— Requirements —
Reproduce all of the following material line for line, with no changes.

— Dataset content —
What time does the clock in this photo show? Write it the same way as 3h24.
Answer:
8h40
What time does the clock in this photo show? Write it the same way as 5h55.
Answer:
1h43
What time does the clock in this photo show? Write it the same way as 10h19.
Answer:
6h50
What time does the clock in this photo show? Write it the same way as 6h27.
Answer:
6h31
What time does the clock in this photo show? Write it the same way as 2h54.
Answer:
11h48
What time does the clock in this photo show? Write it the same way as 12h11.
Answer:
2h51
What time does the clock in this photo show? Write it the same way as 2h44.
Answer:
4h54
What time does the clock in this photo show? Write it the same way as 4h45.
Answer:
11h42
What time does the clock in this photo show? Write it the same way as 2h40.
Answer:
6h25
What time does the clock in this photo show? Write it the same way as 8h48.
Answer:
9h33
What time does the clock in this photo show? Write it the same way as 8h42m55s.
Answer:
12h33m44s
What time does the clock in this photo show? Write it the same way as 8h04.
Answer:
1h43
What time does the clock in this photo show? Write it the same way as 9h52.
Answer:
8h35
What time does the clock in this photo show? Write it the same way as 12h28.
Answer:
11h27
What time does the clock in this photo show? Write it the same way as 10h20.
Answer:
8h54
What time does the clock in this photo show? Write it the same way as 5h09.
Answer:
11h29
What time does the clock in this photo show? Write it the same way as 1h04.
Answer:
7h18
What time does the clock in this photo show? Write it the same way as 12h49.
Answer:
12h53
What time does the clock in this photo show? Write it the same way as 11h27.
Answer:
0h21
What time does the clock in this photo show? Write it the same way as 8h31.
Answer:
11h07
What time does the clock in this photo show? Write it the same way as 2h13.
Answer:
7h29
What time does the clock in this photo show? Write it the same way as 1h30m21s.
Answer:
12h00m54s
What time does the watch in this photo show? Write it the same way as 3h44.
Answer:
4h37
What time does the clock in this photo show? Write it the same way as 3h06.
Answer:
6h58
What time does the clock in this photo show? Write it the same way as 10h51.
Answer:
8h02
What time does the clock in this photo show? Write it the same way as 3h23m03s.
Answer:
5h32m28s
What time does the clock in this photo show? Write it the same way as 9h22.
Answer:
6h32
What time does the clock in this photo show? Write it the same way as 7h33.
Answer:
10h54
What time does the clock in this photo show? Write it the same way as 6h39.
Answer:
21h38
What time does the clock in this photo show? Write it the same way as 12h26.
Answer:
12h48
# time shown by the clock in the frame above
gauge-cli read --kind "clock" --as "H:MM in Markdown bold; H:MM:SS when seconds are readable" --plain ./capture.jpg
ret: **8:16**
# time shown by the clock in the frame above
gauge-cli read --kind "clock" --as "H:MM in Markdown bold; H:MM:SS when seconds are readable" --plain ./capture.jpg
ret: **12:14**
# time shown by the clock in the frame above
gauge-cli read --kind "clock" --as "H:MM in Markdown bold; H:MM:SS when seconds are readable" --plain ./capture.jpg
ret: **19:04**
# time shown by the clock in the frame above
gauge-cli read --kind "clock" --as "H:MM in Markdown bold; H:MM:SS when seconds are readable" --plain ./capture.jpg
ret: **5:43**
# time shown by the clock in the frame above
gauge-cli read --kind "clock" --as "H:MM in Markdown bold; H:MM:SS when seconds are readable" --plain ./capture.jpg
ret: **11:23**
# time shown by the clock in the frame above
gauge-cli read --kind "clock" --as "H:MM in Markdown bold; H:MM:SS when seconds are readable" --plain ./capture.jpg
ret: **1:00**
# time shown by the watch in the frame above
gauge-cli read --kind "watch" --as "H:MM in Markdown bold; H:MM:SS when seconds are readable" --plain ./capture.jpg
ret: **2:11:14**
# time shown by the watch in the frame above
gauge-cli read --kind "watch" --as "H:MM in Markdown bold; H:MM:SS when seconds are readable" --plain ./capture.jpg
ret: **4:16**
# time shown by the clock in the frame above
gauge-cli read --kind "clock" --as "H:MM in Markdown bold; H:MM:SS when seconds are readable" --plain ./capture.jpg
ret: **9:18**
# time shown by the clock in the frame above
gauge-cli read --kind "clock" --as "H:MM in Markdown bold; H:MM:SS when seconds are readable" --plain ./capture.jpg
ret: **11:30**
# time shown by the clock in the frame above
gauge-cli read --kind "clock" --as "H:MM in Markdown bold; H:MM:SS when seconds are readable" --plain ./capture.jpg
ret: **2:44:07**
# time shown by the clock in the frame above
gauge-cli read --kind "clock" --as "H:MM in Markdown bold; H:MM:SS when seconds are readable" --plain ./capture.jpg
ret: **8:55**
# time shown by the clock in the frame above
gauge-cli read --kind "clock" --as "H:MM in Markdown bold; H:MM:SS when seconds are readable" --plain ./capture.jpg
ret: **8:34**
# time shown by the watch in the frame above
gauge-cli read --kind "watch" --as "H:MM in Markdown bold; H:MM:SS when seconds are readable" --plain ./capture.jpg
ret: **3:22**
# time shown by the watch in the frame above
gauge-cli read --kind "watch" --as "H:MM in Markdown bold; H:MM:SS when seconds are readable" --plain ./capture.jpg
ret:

— Finished task —
What time does the clock in this photo show? Write it the same way as 3h24.
Answer:
8h40
What time does the clock in this photo show? Write it the same way as 5h55.
Answer:
1h43
What time does the clock in this photo show? Write it the same way as 10h19.
Answer:
6h50
What time does the clock in this photo show? Write it the same way as 6h27.
Answer:
6h31
What time does the clock in this photo show? Write it the same way as 2h54.
Answer:
11h48
What time does the clock in this photo show? Write it the same way as 12h11.
Answer:
2h51
What time does the clock in this photo show? Write it the same way as 2h44.
Answer:
4h54
What time does the clock in this photo show? Write it the same way as 4h45.
Answer:
11h42
What time does the clock in this photo show? Write it the same way as 2h40.
Answer:
6h25
What time does the clock in this photo show? Write it the same way as 8h48.
Answer:
9h33
What time does the clock in this photo show? Write it the same way as 8h42m55s.
Answer:
12h33m44s
What time does the clock in this photo show? Write it the same way as 8h04.
Answer:
1h43
What time does the clock in this photo show? Write it the same way as 9h52.
Answer:
8h35
What time does the clock in this photo show? Write it the same way as 12h28.
Answer:
11h27
What time does the clock in this photo show? Write it the same way as 10h20.
Answer:
8h54
What time does the clock in this photo show? Write it the same way as 5h09.
Answer:
11h29
What time does the clock in this photo show? Write it the same way as 1h04.
Answer:
7h18
What time does the clock in this photo show? Write it the same way as 12h49.
Answer:
12h53
What time does the clock in this photo show? Write it the same way as 11h27.
Answer:
0h21
What time does the clock in this photo show? Write it the same way as 8h31.
Answer:
11h07
What time does the clock in this photo show? Write it the same way as 2h13.
Answer:
7h29
What time does the clock in this photo show? Write it the same way as 1h30m21s.
Answer:
12h00m54s
What time does the watch in this photo show? Write it the same way as 3h44.
Answer:
4h37
What time does the clock in this photo show? Write it the same way as 3h06.
Answer:
6h58
What time does the clock in this photo show? Write it the same way as 10h51.
Answer:
8h02
What time does the clock in this photo show? Write it the same way as 3h23m03s.
Answer:
5h32m28s
What time does the clock in this photo show? Write it the same way as 9h22.
Answer:
6h32
What time does the clock in this photo show? Write it the same way as 7h33.
Answer:
10h54
What time does the clock in this photo show? Write it the same way as 6h39.
Answer:
21h38
What time does the clock in this photo show? Write it the same way as 12h26.
Answer:
12h48
# time shown by the clock in the frame above
gauge-cli read --kind "clock" --as "H:MM in Markdown bold; H:MM:SS when seconds are readable" --plain ./capture.jpg
ret: **8:16**
# time shown by the clock in the frame above
gauge-cli read --kind "clock" --as "H:MM in Markdown bold; H:MM:SS when seconds are readable" --plain ./capture.jpg
ret: **12:14**
# time shown by the clock in the frame above
gauge-cli read --kind "clock" --as "H:MM in Markdown bold; H:MM:SS when seconds are readable" --plain ./capture.jpg
ret: **19:04**
# time shown by the clock in the frame above
gauge-cli read --kind "clock" --as "H:MM in Markdown bold; H:MM:SS when seconds are readable" --plain ./capture.jpg
ret: **5:43**
# time shown by the clock in the frame above
gauge-cli read --kind "clock" --as "H:MM in Markdown bold; H:MM:SS when seconds are readable" --plain ./capture.jpg
ret: **11:23**
# time shown by the clock in the frame above
gauge-cli read --kind "clock" --as "H:MM in Markdown bold; H:MM:SS when seconds are readable" --plain ./capture.jpg
ret: **1:00**
# time shown by the watch in the frame above
gauge-cli read --kind "watch" --as "H:MM in Markdown bold; H:MM:SS when seconds are readable" --plain ./capture.jpg
ret: **2:11:14**
# time shown by the watch in the frame above
gauge-cli read --kind "watch" --as "H:MM in Markdown bold; H:MM:SS when seconds are readable" --plain ./capture.jpg
ret: **4:16**
# time shown by the clock in the frame above
gauge-cli read --kind "clock" --as "H:MM in Markdown bold; H:MM:SS when seconds are readable" --plain ./capture.jpg
ret: **9:18**
# time shown by the clock in the frame above
gauge-cli read --kind "clock" --as "H:MM in Markdown bold; H:MM:SS when seconds are readable" --plain ./capture.jpg
ret: **11:30**
# time shown by the clock in the frame above
gauge-cli read --kind "clock" --as "H:MM in Markdown bold; H:MM:SS when seconds are readable" --plain ./capture.jpg
ret: **2:44:07**
# time shown by the clock in the frame above
gauge-cli read --kind "clock" --as "H:MM in Markdown bold; H:MM:SS when seconds are readable" --plain ./capture.jpg
ret: **8:55**
# time shown by the clock in the frame above
gauge-cli read --kind "clock" --as "H:MM in Markdown bold; H:MM:SS when seconds are readable" --plain ./capture.jpg
ret: **8:34**
# time shown by the watch in the frame above
gauge-cli read --kind "watch" --as "H:MM in Markdown bold; H:MM:SS when seconds are readable" --plain ./capture.jpg
ret: **3:22**
# time shown by the watch in the frame above
gauge-cli read --kind "watch" --as "H:MM in Markdown bold; H:MM:SS when seconds are readable" --plain ./capture.jpg
ret:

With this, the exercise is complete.